PROBLEM: Please reproduce the material from its start through the line with "Kleinigkeiten rund um", including that line, and replace every "Klarna" with "PayPal", leaving everything else unchanged.
── DATA RECORDS
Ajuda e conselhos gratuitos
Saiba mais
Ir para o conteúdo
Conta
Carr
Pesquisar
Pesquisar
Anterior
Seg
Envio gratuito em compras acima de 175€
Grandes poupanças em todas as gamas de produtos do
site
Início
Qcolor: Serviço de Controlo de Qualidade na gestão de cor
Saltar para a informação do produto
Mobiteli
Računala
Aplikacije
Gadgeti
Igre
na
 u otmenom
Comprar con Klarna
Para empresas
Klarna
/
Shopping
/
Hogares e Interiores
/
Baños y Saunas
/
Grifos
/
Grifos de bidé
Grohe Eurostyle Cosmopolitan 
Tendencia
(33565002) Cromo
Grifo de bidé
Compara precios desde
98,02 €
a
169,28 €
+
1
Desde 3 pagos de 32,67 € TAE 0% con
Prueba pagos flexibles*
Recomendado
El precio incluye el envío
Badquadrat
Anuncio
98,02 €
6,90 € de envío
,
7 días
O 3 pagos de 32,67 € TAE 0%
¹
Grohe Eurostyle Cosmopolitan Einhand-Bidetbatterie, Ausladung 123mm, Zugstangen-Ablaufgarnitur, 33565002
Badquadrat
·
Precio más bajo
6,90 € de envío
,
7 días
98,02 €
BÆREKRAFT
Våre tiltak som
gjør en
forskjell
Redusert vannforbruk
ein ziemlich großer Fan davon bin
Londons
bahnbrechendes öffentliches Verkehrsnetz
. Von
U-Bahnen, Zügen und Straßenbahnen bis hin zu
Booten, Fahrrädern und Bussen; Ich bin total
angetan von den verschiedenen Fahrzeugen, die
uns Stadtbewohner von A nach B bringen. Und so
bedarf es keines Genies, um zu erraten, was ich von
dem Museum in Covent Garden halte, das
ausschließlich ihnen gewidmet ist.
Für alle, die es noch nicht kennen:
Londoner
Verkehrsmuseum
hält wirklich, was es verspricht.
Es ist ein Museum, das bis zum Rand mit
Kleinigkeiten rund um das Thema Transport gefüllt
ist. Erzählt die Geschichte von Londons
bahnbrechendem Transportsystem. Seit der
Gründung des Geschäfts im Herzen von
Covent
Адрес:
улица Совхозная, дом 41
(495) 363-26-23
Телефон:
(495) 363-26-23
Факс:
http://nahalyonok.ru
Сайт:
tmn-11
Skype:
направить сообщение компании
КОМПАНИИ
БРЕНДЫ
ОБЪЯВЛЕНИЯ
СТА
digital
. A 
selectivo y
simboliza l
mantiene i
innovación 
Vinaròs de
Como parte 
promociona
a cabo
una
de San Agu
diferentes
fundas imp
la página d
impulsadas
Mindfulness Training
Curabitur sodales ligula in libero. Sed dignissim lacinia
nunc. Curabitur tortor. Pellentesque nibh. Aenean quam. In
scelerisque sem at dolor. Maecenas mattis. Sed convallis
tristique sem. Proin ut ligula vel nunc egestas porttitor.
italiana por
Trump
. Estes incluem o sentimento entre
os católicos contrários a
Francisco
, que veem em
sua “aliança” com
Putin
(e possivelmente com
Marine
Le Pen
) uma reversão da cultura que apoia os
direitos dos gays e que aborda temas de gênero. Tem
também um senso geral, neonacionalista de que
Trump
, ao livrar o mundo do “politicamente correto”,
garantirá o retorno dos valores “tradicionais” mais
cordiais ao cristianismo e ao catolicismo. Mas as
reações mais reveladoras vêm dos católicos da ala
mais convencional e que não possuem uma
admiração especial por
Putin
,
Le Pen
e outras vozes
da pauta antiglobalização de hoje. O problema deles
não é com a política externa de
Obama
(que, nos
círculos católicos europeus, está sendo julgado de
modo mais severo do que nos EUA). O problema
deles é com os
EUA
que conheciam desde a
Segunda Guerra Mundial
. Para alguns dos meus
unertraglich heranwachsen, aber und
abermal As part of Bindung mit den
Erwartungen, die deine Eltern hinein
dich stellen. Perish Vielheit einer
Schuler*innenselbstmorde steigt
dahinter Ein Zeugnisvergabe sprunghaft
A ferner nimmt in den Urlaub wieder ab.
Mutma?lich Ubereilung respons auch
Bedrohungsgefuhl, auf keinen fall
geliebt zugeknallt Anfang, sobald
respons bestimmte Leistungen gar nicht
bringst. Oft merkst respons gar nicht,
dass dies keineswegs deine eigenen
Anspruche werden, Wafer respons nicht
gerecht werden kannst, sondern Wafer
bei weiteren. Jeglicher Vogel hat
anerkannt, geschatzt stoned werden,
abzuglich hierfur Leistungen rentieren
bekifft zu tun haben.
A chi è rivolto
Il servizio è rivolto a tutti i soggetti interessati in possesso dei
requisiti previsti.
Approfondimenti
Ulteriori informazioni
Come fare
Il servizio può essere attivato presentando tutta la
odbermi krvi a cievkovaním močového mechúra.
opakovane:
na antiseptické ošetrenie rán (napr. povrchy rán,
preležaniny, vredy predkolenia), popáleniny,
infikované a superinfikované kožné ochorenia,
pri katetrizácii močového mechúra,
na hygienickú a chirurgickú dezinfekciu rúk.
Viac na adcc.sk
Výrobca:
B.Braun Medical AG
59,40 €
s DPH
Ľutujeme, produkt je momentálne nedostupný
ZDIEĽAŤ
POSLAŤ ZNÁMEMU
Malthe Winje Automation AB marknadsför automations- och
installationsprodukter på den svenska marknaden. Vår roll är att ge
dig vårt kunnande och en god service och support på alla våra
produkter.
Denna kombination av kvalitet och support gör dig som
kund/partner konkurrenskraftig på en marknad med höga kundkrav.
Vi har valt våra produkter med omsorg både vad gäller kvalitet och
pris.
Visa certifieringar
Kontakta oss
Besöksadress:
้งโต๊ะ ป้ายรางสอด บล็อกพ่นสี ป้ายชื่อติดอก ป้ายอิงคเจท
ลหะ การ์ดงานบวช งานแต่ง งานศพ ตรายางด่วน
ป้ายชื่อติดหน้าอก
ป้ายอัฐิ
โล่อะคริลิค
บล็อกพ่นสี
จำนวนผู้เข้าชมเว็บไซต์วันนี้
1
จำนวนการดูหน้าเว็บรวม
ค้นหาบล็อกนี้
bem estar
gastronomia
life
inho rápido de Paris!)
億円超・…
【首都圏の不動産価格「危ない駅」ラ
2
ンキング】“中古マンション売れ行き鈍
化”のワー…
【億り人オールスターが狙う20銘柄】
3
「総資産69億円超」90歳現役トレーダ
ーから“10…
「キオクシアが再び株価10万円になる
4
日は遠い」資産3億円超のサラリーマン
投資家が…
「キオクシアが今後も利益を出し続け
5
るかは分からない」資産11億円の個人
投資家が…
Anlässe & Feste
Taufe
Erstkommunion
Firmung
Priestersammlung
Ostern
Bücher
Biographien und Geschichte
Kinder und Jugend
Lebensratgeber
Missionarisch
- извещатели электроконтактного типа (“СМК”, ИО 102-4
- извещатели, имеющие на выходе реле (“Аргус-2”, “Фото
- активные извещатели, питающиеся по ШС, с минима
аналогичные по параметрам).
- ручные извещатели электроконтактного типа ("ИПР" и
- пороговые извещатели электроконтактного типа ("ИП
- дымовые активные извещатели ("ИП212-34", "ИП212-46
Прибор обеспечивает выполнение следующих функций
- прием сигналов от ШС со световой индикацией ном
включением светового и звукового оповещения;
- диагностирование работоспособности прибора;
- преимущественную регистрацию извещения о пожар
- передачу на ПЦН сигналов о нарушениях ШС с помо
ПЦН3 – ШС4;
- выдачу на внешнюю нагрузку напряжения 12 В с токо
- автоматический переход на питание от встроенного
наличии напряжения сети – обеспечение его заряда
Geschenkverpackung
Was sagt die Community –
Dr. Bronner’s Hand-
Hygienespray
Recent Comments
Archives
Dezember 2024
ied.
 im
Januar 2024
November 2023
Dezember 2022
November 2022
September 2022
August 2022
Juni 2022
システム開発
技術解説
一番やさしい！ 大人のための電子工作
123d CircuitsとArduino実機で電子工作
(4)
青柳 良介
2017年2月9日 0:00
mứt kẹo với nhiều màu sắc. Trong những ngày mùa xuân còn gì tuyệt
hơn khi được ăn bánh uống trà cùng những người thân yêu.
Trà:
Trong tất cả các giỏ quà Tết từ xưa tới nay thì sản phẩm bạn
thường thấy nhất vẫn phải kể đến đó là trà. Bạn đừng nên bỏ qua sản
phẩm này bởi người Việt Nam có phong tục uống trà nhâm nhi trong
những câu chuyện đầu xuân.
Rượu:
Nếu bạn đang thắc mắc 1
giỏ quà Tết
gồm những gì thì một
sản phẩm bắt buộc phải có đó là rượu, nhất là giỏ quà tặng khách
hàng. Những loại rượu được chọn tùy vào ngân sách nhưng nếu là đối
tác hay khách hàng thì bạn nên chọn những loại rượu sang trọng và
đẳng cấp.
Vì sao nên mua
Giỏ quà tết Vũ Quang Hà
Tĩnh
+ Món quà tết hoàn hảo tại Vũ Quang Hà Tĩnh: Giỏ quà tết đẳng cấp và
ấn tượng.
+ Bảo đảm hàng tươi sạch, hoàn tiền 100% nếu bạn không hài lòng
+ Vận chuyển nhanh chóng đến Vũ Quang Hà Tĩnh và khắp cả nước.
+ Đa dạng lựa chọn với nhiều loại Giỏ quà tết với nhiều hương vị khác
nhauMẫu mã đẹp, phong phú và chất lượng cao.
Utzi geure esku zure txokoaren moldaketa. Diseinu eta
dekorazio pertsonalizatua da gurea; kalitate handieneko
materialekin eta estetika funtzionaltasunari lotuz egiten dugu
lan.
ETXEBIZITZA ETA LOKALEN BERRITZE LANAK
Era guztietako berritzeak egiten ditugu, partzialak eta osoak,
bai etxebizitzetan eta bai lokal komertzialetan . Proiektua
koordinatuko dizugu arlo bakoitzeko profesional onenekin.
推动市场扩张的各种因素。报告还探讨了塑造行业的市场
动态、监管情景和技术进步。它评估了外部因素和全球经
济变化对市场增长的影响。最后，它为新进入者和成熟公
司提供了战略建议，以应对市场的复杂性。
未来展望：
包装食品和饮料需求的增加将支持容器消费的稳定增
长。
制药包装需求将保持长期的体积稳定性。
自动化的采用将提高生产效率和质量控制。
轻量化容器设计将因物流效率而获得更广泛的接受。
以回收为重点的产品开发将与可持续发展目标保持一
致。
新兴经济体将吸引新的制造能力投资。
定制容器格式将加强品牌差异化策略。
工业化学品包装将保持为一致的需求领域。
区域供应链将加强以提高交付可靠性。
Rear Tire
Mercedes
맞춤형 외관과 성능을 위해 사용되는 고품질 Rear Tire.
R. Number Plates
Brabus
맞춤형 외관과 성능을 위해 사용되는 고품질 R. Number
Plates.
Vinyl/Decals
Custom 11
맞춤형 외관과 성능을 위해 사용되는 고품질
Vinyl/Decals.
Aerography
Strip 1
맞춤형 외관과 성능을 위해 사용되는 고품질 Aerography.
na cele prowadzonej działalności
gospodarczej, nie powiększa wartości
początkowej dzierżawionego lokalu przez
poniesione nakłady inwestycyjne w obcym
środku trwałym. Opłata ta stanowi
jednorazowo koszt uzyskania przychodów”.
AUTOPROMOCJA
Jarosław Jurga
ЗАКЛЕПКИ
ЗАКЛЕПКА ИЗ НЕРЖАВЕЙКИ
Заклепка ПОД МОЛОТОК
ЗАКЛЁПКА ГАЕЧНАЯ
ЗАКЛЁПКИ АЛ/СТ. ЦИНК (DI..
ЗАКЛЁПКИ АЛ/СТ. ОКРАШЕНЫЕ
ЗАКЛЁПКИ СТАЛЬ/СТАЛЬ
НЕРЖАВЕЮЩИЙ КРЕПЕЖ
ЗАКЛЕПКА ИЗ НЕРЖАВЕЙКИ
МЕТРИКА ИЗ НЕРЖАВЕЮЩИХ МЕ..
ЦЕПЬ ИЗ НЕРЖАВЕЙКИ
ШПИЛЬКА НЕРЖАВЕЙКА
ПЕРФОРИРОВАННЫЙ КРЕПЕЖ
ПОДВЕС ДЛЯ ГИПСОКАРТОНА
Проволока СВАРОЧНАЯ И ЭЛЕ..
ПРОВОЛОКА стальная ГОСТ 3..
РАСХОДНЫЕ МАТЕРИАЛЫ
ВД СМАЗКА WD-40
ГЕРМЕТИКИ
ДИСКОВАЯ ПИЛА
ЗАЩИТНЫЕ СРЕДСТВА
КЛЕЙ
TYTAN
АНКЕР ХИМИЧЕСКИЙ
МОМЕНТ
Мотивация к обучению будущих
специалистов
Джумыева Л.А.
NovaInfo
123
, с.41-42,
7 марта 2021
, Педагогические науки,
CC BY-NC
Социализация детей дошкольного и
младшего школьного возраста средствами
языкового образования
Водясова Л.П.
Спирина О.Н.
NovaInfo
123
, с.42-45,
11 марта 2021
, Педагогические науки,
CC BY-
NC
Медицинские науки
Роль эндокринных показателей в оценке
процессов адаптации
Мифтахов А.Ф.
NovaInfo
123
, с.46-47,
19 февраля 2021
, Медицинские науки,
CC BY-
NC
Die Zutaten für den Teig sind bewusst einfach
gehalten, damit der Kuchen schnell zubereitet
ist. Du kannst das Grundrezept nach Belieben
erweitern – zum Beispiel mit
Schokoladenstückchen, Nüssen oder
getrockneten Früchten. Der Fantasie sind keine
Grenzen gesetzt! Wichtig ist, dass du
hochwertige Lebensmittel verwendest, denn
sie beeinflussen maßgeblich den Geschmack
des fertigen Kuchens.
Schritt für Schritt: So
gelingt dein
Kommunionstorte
────
EXERCISE ANSWER:
Ajuda e conselhos gratuitos
Saiba mais
Ir para o conteúdo
Conta
Carr
Pesquisar
Pesquisar
Anterior
Seg
Envio gratuito em compras acima de 175€
Grandes poupanças em todas as gamas de produtos do
site
Início
Qcolor: Serviço de Controlo de Qualidade na gestão de cor
Saltar para a informação do produto
Mobiteli
Računala
Aplikacije
Gadgeti
Igre
na
 u otmenom
Comprar con PayPal
Para empresas
PayPal
/
Shopping
/
Hogares e Interiores
/
Baños y Saunas
/
Grifos
/
Grifos de bidé
Grohe Eurostyle Cosmopolitan 
Tendencia
(33565002) Cromo
Grifo de bidé
Compara precios desde
98,02 €
a
169,28 €
+
1
Desde 3 pagos de 32,67 € TAE 0% con
Prueba pagos flexibles*
Recomendado
El precio incluye el envío
Badquadrat
Anuncio
98,02 €
6,90 € de envío
,
7 días
O 3 pagos de 32,67 € TAE 0%
¹
Grohe Eurostyle Cosmopolitan Einhand-Bidetbatterie, Ausladung 123mm, Zugstangen-Ablaufgarnitur, 33565002
Badquadrat
·
Precio más bajo
6,90 € de envío
,
7 días
98,02 €
BÆREKRAFT
Våre tiltak som
gjør en
forskjell
Redusert vannforbruk
ein ziemlich großer Fan davon bin
Londons
bahnbrechendes öffentliches Verkehrsnetz
. Von
U-Bahnen, Zügen und Straßenbahnen bis hin zu
Booten, Fahrrädern und Bussen; Ich bin total
angetan von den verschiedenen Fahrzeugen, die
uns Stadtbewohner von A nach B bringen. Und so
bedarf es keines Genies, um zu erraten, was ich von
dem Museum in Covent Garden halte, das
ausschließlich ihnen gewidmet ist.
Für alle, die es noch nicht kennen:
Londoner
Verkehrsmuseum
hält wirklich, was es verspricht.
Es ist ein Museum, das bis zum Rand mit
Kleinigkeiten rund um das Thema Transport gefüllt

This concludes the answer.